Puestos a subrayar certezas, hay una que aparece inconmovible como la espera de nuestro desconocido compañero de cola. Siempre aparecerá alguno a última hora que nos comenta. «Créanme, sé de lo que hablo». No se apea del entorno. Maneja bien los tiempos, intuye las estrategias, conoce su objetivo y evita con habilidad la conversación por territorios inhóspitos. Tiene claro quién puede ser su enemigo y quién puede ser su aliado en la cola.

Todos juran o prometen haber probado el mejor roscón. Y la conversación resulta un asunto de gran concordia. Pero nadie se aclara dónde, ni descubre otros establecimientos. Evitan el espionaje goloso. Será posible.

Disfrutamos de una cola estable, un presente tranquilo y un horizonte satisfactorio siempre y cuando la liturgia de la cabalgata no se vea alterada por circunstancias logísticas. El goteo hacia la cita del mostrador avanza con lentitud. En un escenario de normalidad golosa nadie podría reprocharles a algunos de los protagonistas abandonar la cola.

Que dicen que se han agotado, se oye. «Solo los que tienen reservado el roscón», gritan desde el interior del mostrador. Mantenemos la mirada clara, el gesto decidido y cierta sombra de pesadumbre causada por las cicatrices y dudas que nos deja la enésima cola a la puerta de otro horno.

De pronto llamamos a otra pastelería reconocida, dígame, «oiga tienen todavía roscones». A mandar, para eso estamos, parece una frase interminable. Prohibido ser optimistas. El nuevo confinamiento en la acera, más de una hora, para esperar ser recibidos nos estaba volviendo locos.
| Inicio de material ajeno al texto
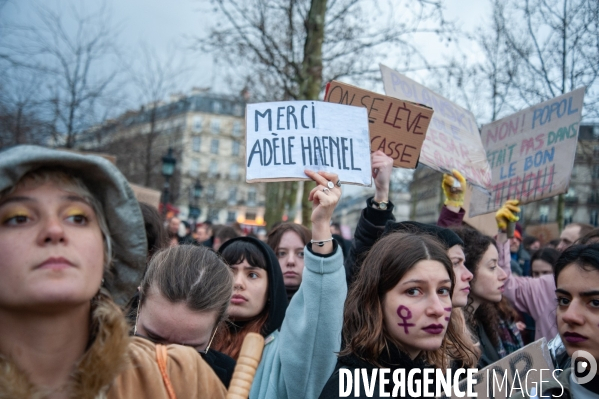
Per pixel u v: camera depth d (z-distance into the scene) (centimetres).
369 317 194
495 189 429
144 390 124
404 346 195
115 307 115
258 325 262
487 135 452
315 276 200
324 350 200
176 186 2436
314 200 216
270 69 1105
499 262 383
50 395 105
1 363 100
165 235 316
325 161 239
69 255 101
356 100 304
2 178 96
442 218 349
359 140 248
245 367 147
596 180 1667
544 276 374
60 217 104
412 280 190
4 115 1103
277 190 1839
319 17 748
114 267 121
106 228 114
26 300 97
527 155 411
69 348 109
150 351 133
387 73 378
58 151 103
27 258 98
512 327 347
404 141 310
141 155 1920
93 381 108
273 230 357
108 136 1747
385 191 289
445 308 193
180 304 185
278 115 244
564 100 391
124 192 114
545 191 388
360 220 290
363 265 208
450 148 372
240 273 262
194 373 135
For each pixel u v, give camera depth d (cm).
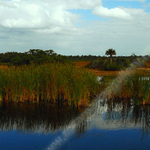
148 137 567
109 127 648
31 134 593
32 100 1073
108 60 5281
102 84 1204
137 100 988
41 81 1075
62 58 2505
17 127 652
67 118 748
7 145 517
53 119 738
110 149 492
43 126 661
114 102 1034
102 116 773
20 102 1038
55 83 1047
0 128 641
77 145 516
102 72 3759
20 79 1055
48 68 1218
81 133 598
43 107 928
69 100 979
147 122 700
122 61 5000
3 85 1064
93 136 572
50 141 541
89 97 1087
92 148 497
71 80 1006
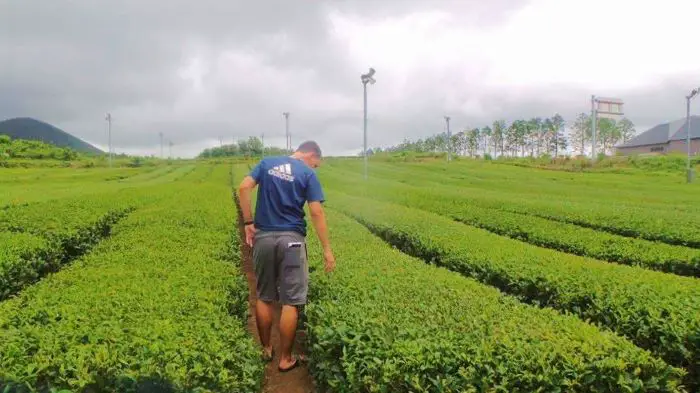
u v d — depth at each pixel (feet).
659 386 14.82
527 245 36.19
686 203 94.32
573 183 159.43
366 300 19.85
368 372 14.67
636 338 20.84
El miedo escénico aparece. Colas con ánimo conciliador y silencio cómplice en el último establecimiento de cabecera en busca del roscón deseado. Solo Dios sabe el terror que invade cuando quedan pocos números. Miseria y Gloria. Quizá no podía ser de otro modo. Hay precedentes. Hubo, sin embargo, algo muy hermoso, nuestro ya amigo de cola nos abrazó deseándonos suerte, y solo entonces entendí lo ocurrido.

El paladar no está enseñado para dudar, sino para creer. Tumultuosos cataclismos hubo que superar hasta dar con la acertada respuesta a través de la travesía que desemboca en el supermercado más cercano al domicilio. La solución ya está en marcha, aunque condenada a la irrelevancia. No siempre un ser goloso puede comer el roscón de reyes que desea.

Por más convulsiones que se produzcan en la fachada de la última pastelería siempre queda el último recurso, algunos factores juegan decididamente a su favor mientras la nata, crema, trufa se presentan como los activos más o menos valorados que resitúan las fronteras de los gustos. El sentido profundo de ese juicio goloso, en primera instancia, nos pasa desapercibido. Conclusión más o menos hipotética: entre las innumerables virtudes que adornan al roscón de reyes del supermercado no se encuentra la extrema calidad, pero cubre las expectativas.

Miramos al pasado con los exclusivos ojos del presente. El Roscón de Reyes despide la Navidad por todo lo alto. Parafraseando una canción «Con relleno o sin relleno, como siempre lo que quiero… y mi roscón es el Rey». Cabalgata de Sucre, otra vez será.